- [Task A]
Format the stretch of the entries from the line containing "Apostrophe Blog Archive" through the end of the entries as a JSON list of strings, with one string per line and no blank lines. Leave out the pictures.
- [Task B]
Pick up the forum answer about fixing the OpenMP code and continue it from the point where it stops.

- [Passage for review]

>>>>

I'm not sure what the original code looks like, because the sample presented has several dozen errors in it from missing variables, missing includes, and references to non-existent struct fields. Here's a simplified version with what I think is the fix in it. The OpenMP pragmas seem to be basically correct, but there's no check to see if the record actually got populated in the while loop or not before adding it to the vector. Due to the way uninitialized data behaves, note that the use of malloc while certainly ok in C++ means the object is created in an inconsistent uninitialized state, you are probably getting different slices of garbage data sent into the vector as a result.

The version below has these main differences:

  1. Data is declared correctly for C++ (typedef requires a name after the declaration, C++ provides the typedef by default).

<<<<

Recorded data
>>>>

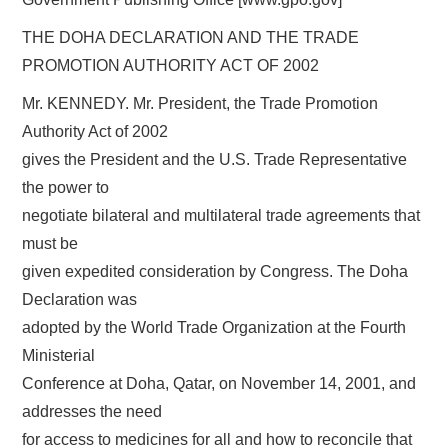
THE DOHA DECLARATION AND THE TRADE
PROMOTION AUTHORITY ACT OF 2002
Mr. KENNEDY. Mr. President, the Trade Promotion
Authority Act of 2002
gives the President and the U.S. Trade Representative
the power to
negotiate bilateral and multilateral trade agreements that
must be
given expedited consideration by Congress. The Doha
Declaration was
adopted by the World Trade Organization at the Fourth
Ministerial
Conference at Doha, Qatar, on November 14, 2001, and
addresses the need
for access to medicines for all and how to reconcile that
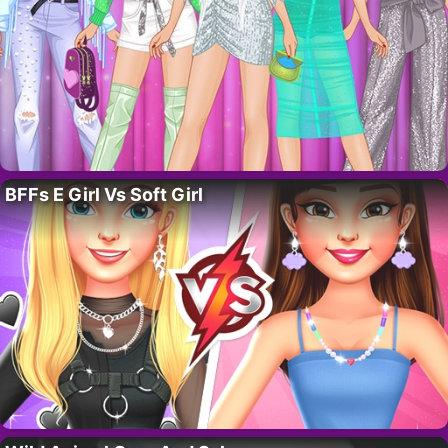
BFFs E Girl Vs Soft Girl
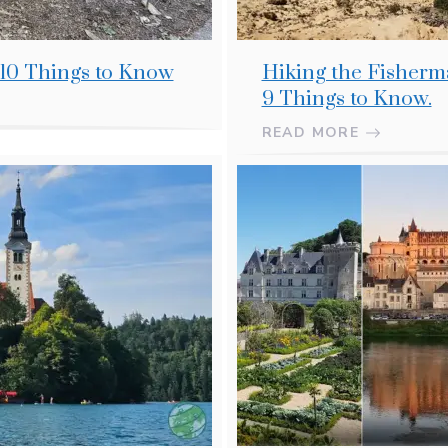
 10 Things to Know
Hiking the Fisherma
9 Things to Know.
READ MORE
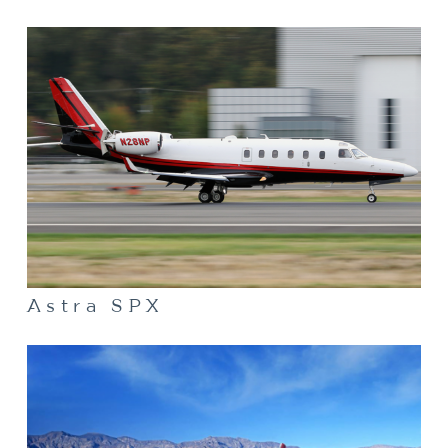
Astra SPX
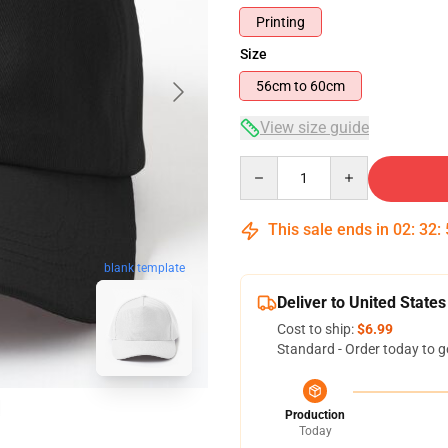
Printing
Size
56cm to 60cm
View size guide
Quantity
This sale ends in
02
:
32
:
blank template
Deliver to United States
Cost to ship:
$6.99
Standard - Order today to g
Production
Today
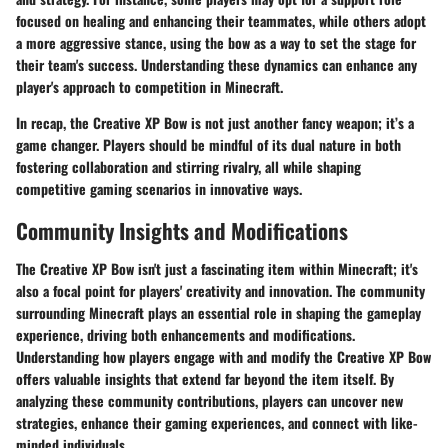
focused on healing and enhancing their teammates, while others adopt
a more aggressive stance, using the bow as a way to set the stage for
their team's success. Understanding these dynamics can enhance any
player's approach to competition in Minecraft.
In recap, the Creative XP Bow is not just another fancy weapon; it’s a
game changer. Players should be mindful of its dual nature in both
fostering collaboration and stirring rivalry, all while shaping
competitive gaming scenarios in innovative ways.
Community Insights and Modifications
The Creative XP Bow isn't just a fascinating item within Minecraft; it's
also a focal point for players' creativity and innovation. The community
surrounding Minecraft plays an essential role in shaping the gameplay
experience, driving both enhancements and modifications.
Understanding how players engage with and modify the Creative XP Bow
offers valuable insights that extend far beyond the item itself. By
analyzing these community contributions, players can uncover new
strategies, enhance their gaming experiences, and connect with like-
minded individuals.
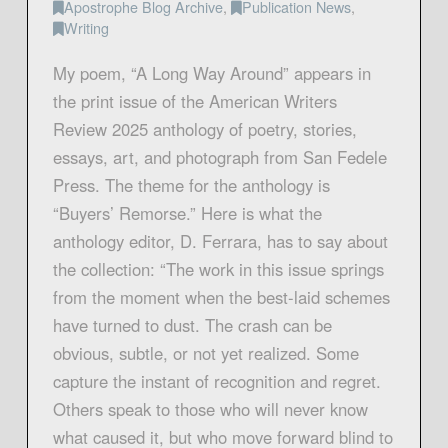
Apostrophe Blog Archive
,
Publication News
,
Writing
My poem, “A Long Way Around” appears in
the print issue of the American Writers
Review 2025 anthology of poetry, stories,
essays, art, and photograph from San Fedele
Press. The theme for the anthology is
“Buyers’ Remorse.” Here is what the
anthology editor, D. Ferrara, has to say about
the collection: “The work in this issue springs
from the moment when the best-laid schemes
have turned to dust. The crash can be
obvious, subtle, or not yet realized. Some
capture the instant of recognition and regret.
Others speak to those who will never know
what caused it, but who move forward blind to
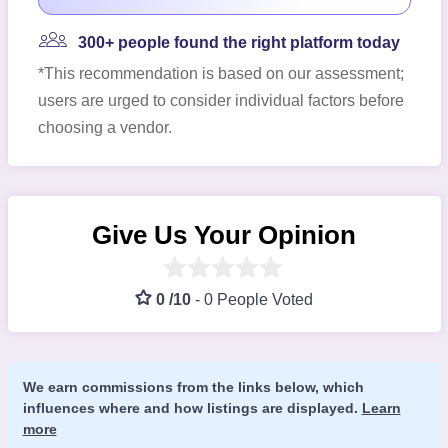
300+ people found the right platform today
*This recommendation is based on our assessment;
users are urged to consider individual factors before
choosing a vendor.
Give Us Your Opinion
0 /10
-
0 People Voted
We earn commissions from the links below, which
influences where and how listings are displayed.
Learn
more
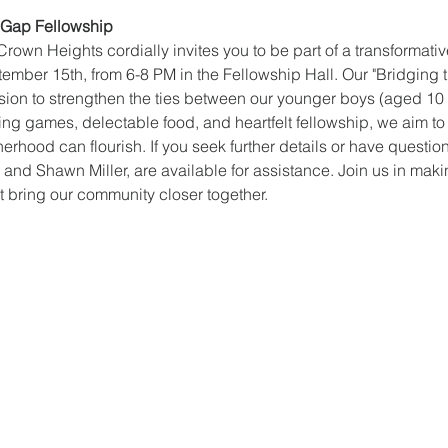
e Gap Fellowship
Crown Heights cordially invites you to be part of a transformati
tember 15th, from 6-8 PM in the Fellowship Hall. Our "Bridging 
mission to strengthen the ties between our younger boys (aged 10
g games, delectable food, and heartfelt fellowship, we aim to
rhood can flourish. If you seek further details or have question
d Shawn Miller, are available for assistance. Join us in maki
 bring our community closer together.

<<<<

- [Task answer A]
[
  "Apostrophe Blog Archive",
  ",",
  "Publication News",
  ",",
  "Writing",
  "My poem, “A Long Way Around” appears in",
  "the print issue of the American Writers",
  "Review 2025 anthology of poetry, stories,",
  "essays, art, and photograph from San Fedele",
  "Press. The theme for the anthology is",
  "“Buyers’ Remorse.” Here is what the",
  "anthology editor, D. Ferrara, has to say about",
  "the collection: “The work in this issue springs",
  "from the moment when the best-laid schemes",
  "have turned to dust. The crash can be",
  "obvious, subtle, or not yet realized. Some",
  "capture the instant of recognition and regret.",
  "Others speak to those who will never know",
  "what caused it, but who move forward blind to",
  "300+ people found the right platform today",
  "*This recommendation is based on our assessment;",
  "users are urged to consider individual factors before",
  "choosing a vendor.",
  "Give Us Your Opinion",
  "0 /10",
  "-",
  "0 People Voted",
  "We earn commissions from the links below, which",
  "influences where and how listings are displayed.",
  "Learn",
  "more",
  "e Gap Fellowship",
  "Crown Heights cordially invites you to be part of a transformati",
  "tember 15th, from 6-8 PM in the Fellowship Hall. Our \"Bridging ",
  "mission to strengthen the ties between our younger boys (aged 10",
  "g games, delectable food, and heartfelt fellowship, we aim to",
  "rhood can flourish. If you seek further details or have question",
  "d Shawn Miller, are available for assistance. Join us in maki",
  " bring our community closer together."
]

- [Task answer B]
  2. POS is initialized to -1 on construction of a Data struct, this syntax requires C++11 and the change in declaration of sd below.
  3. Rather than privatizing variables, I've moved their declarations to the appropriate scopes so they are naturally scoped to each thread. This is better for performance, and in my opinion for readability, but is not a requirement.
  4. sd is declared on the stack rather than as a pointer to a malloced buffer. If it must be allocated with malloc, then it must be initialized with placement new to get correct behavior.
  5. The various stringstreams have been removed in favor of directly using std::to_string on ints and directly reading values as integers where appropriate.
  6. The key change, the record is only added to the vector if POS has been set to a new value after the while loop.

Since this is an incomplete example, I can't be sure this will fix the problem, but the code should be easier to reason about with these changes applied.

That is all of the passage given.